- a) A way to accept a string representing a new set of values delimited by comma sign “,” (e.g. “1,2,3”) and return true/false if the given set is a duplicate of a set seen before
Example code
IntSetComparer comp = new IntSetComparer();
bool add1 = comp.AddUniqueSet("1,2,3"); // unique
bool add2 = comp.AddUniqueSet("1,3,2"); // duplicate
Console.WriteLine("Add1 = {0}\nAdd2 = {1}", add1, add2);
Output
Add1 = True // set is unique
Add2 = False // set is duplicate
- b) A way to return an information on number of duplicates and non-duplicates seen so far
Example code
// ... (code from a) ...
(new List<string>{
"56,69,26,0", // unique
"3,2,1", // 2. duplicate
"2,156", // unique
"156,2", // duplicate
"32" // unique
}).ForEach(s => comp.AddUniqueSet(s));
int nonDuplicates = comp.GetUniquesCount();
int duplicates = comp.GetDuplicatesCount();
Console.WriteLine("Non-duplicates = {0}\nDuplicates = {1}", nonDuplicates, duplicates);
Output
Non-duplicates = 4
Duplicates = 3
- c) A way to list members of the most frequent duplicate group seen so far
Example code
// ... (code from a,b) ...
Console.WriteLine("Most frequent duplicate group: {0}", comp.GetMostFrequentSet());
Output
Most frequent duplicate group: 1,2,3
- d) A way to return human readable report on list of invalid inputs seen so far
Example code
// ... (code from a,b,c) ...
(new List<string>{
"56,,0",
null,
"156,ab"
}).ForEach(s => comp.AddUniqueSet(s));
comp.GetInvalidInputsReport(Console.Out);
Output
<?xml version="1.0" encoding="ibm852"?>
<Report xmlns:xsi="http://www.w3.org/2001/XMLSchema-instance" xmlns:xsd="http://www.w3.org/2001/XMLSchema">
<ReportItem>
<Timestamp>2016-03-18 17:56:08.013</Timestamp>
<Set>56,,0</Set>
</ReportItem>
<ReportItem>
<Timestamp>2016-03-18 17:56:08.028</Timestamp>
<Set>null</Set>
</ReportItem>
<ReportItem>
<Timestamp>2016-03-18 17:56:08.036</Timestamp>
<Set>156,ab</Set>
</ReportItem>
</Report>
Notes
- Examples are available in project ConsoleApp, Program.cs
- Complexity of default algorithm for duplicates detection is O(N)
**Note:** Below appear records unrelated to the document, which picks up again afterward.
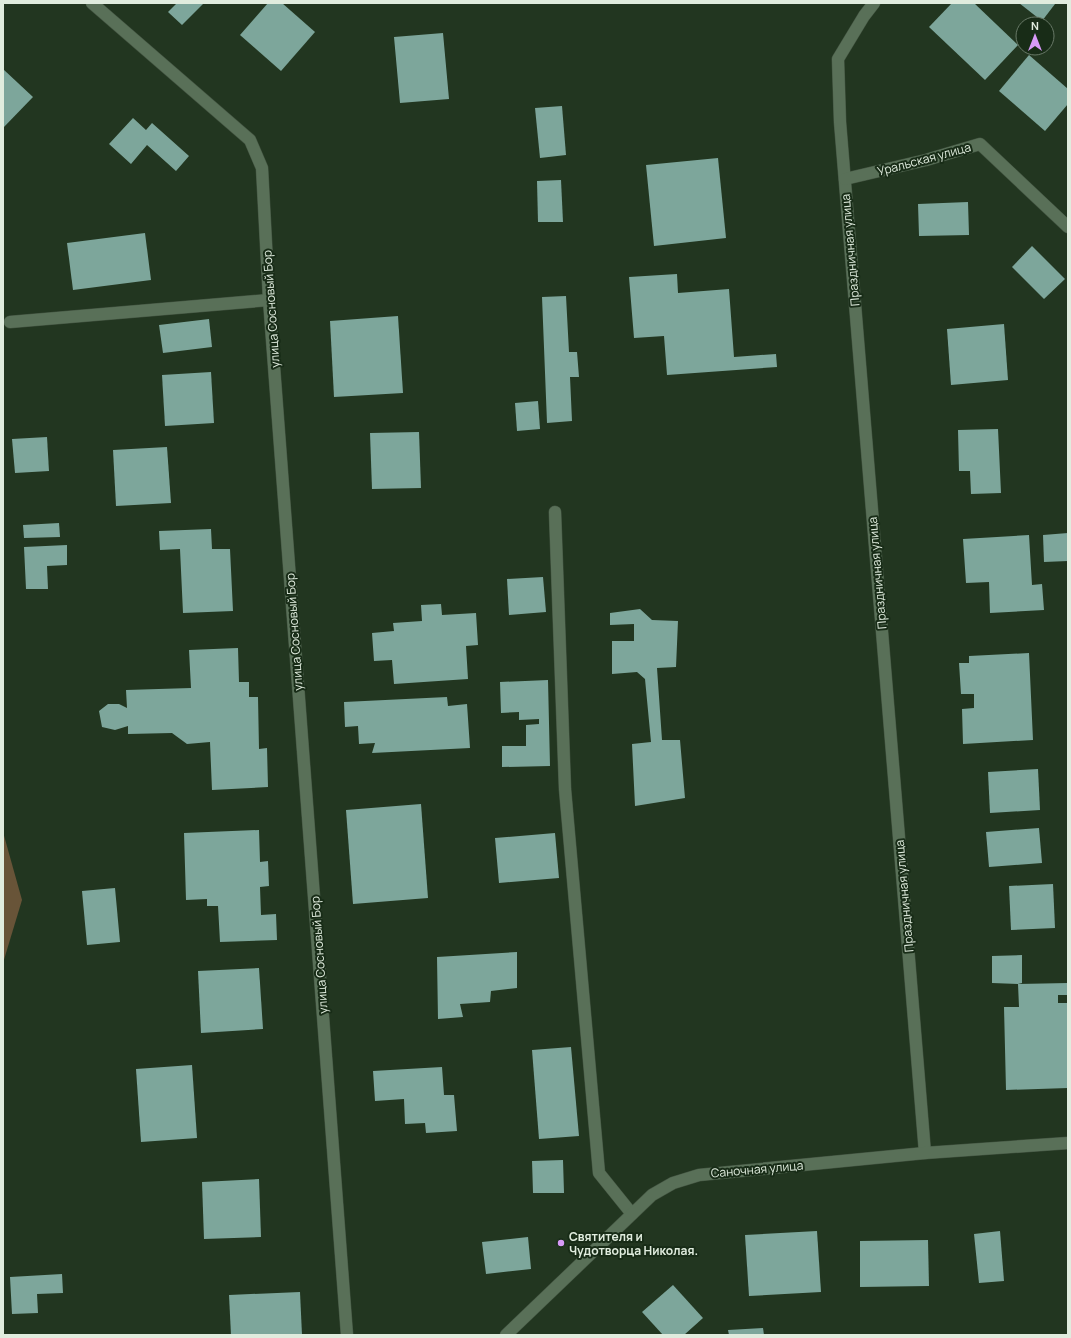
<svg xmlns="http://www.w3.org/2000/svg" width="1071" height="1338" font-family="Manrope,sans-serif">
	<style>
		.forest { fill: #685438 }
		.building { fill: #7da69b }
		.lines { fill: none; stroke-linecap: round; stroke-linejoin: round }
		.minor-casing { stroke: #425340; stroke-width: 13 }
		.minor { stroke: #597058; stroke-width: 12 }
		.poi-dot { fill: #d89af8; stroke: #182c17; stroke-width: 1.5 }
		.labels { text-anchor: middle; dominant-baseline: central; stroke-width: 4; stroke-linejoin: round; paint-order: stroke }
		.street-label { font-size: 12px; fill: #e0ecde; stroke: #182c17 }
		.poi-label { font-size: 12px; font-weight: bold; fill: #e0ecde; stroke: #182c17; text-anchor: start }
	</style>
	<rect width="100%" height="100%" fill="#223620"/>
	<!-- forest -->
	<path class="forest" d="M3,832L22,900L3,963Z"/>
	<!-- building -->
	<g class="building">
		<path d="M177,3H204L182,25L168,12Z"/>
		<path d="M268,3H282L315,32L281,71L240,35Z"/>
		<path d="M952,3H974L1018,45L985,80L929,27Z"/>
		<path d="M1019,3H1053L1055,4L1042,21Z"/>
		<path d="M443,33L449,99L400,103L394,37Z"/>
		<path d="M1029,55L1068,89V104L1045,131L999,91Z"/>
		<path d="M3,69L33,97L3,128Z"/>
		<path d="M562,106L566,155L540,158L535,108Z"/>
		<path d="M133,118L146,130L152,123L189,156L176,171L147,145L131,164L109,144Z"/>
		<path d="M718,158L726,238L654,246L646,165Z"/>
		<path d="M561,180L563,222H538L537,181Z"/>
		<path d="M968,202L969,235L919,236L918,204Z"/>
		<path d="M145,233L151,280L73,290L67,243Z"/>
		<path d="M1032,246L1065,279L1044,299L1012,267Z"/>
		<path d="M677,274L678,293L729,289L734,357L776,354L777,367L667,375L664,336L634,338L629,277Z"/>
		<path d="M566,296L569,352H577L579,377H570L572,421L547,423L542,297Z"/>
		<path d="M398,316L403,393L334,397L330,321Z"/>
		<path d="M209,319L212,347L163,353L159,325Z"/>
		<path d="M1004,324L1008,380L951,385L947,329Z"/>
		<path d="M211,372L214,423L165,426L162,375Z"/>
		<path d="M538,401L540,429L517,431L515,403Z"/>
		<path d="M998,429L1001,493L971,494L970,471H959L958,430Z"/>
		<path d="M419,432L421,488L372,489L370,433Z"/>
		<path d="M47,437L49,471L15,473L12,439Z"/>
		<path d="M167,447L171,503L116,506L113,450Z"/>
		<path d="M59,523L60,537L24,538L23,525Z"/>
		<path d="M211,529L212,549H230L233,611L183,613L180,549L160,550L159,531Z"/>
		<path d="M1068,533V561L1044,562L1043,535Z"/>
		<path d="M1029,535L1032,585L1042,584L1044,610L990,613L989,582L966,583L963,539Z"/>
		<path d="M67,545V565L47,566L48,589H26L24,547Z"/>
		<path d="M543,577L546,612L509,615L507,579Z"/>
		<path d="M441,604L442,615L476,613L478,645L466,646L468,679L394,684L392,660L374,661L372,633L394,631L393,623L422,621L421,605Z"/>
		<path d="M640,609L652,620L678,621L676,667L657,668L662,740H680L685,798L635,806L632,744L651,742L645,679L637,672L612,674V641H634V624L610,625V613Z"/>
		<path d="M238,648L239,682H249V697H258L259,749L267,748L268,787L212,790L210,742L187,744L172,733L128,734V726L115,730L102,727L99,711L108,704H119L127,708L126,690L191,688L189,650Z"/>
		<path d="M1029,653L1033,740L963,744L962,709L974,708V694H961L959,663H969V656Z"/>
		<path d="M548,680L550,766L502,767V746H526V725L539,724V719L519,720V712L501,713L500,682Z"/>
		<path d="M447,697L448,706L467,704L470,748L372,753L375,743L359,744L358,726L345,727L344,702Z"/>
		<path d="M1038,769L1040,810L990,813L988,772Z"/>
		<path d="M421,804L428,898L353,904L346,810Z"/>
		<path d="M1039,828L1042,863L989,867L986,832Z"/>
		<path d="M259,830L260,862L268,861L269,886L260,887L261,915L276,914L277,940L220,942L218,906H207V899L186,900L184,833Z"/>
		<path d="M555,833L559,878L499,883L495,838Z"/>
		<path d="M1053,884L1055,928L1011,930L1009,886Z"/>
		<path d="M115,888L120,942L87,945L82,891Z"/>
		<path d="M517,952V988L491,991L490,1002L460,1004L463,1017L438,1019L437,957Z"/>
		<path d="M1022,955V983L1018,984L992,983V956Z"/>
		<path d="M259,968L263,1029L201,1033L198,971Z"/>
		<path d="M1068,983V995H1058V1003H1068V1088L1006,1090L1004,1007H1019L1018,984Z"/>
		<path d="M571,1047L579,1136L539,1139L532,1050Z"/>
		<path d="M192,1065L197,1138L141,1142L136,1069Z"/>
		<path d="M442,1067L444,1095H454L457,1131L426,1133L425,1123L405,1124L404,1099L375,1101L373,1071Z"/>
		<path d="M563,1160L564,1193H533L532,1161Z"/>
		<path d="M259,1179L261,1237L204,1239L202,1182Z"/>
		<path d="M817,1231L821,1292L749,1296L745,1235Z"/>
		<path d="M1000,1231L1004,1281L979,1283L974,1234Z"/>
		<path d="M528,1237L531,1269L486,1274L482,1242Z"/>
		<path d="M928,1240L929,1286L860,1287V1241Z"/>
		<path d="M62,1274L63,1293L37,1294L38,1313L12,1314L10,1277Z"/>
		<path d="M673,1285L703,1318L684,1335H663L642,1312Z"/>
		<path d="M300,1292L302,1335H231L229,1295Z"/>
		<path d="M763,1328L764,1335H729L728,1330Z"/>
	</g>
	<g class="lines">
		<!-- minor casing -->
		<g class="minor-casing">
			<g id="minor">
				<path d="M92,3L250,140L262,168L269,300L347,1335"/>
				<path d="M874,3L864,16L838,59L840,122L925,1153"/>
				<path d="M845,179L926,160L980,144L1068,227"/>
				<path d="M10,322L269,300"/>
				<path d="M555,512L565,789L599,1173L632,1214"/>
				<path d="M506,1335L652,1195L673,1183L699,1175L925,1153L1068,1143"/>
			</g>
		</g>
		<!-- minor -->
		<use href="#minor" class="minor"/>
	</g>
	<!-- markers -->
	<circle class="poi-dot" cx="561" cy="1243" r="4"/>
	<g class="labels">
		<!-- street labels -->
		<g class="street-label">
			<text transform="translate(924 159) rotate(-15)">Уральская улица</text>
			<text transform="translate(850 250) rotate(-95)">Праздничная улица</text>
			<text transform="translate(271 309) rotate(-94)">улица Сосновый Бор</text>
			<text transform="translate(877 573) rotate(-95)">Праздничная улица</text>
			<text transform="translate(294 632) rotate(-94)">улица Сосновый Бор</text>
			<text transform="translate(904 896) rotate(-95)">Праздничная улица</text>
			<text transform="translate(319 955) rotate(-94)">улица Сосновый Бор</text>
			<text transform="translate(757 1169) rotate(-5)">Саночная улица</text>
		</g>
		<!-- poi labels -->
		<g class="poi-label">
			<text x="569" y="1236">Святителя и<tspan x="569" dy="14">Чудотворца Николая.</tspan></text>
		</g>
	</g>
	<!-- border -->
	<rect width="1071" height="1338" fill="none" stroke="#e0ecde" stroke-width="8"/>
	<!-- north arrow -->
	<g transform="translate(1035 36)"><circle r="19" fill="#182c17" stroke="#687967"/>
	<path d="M0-3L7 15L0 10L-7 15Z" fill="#d89af8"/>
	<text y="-6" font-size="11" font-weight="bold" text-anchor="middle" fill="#e0ecde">N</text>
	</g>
</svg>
It is possible to extend the library by adding support for other data-types.
How to create extension (data type string):
1) Create class derived from SetBase
Sets/StringSet.cs
using System.Collections.Generic;
using System.Linq;
namespace SetComparer.Sets
{
public class StringSet : SetBase<string>
{
public StringSet(List<string> set) : base(set) { }
public StringSet(string set) : base(set) { }
public StringSet() { }
public override List<string> Parse(string set)
{
if (set == null)
{
ThrowAndLogFormatException(set);
}
return set.Split(',').ToList();
}
}
}
2) Override IsDuplicate and ToString methods if necessary
3) Create class derived from SetComparer<StringSet, string>
Comparers/StringSetComparer.cs
using SetComparer.Sets;
namespace SetComparer.Comparers
{
public class StringSetComparer : SetComparer<StringSet, string> { }
}
4) Add comments and unit tests
- DeepCloner in project SetComparerTesting
- IDE: Microsoft Visual Studio Community 2015
- Target framework: .Net Framework 4.5.2 (default)
- Markdown editor: dillinger.io
- OS: Windows 10 x64
- Project: SetComparerTesting
- Unit tests cover class IntSetComparer (resp. its ancestor SetComparer*<IntSet, int>*)
- Files used in tests: /TestFiles/ (Note: input.txt is encoded in Windows-1252 (ANSI))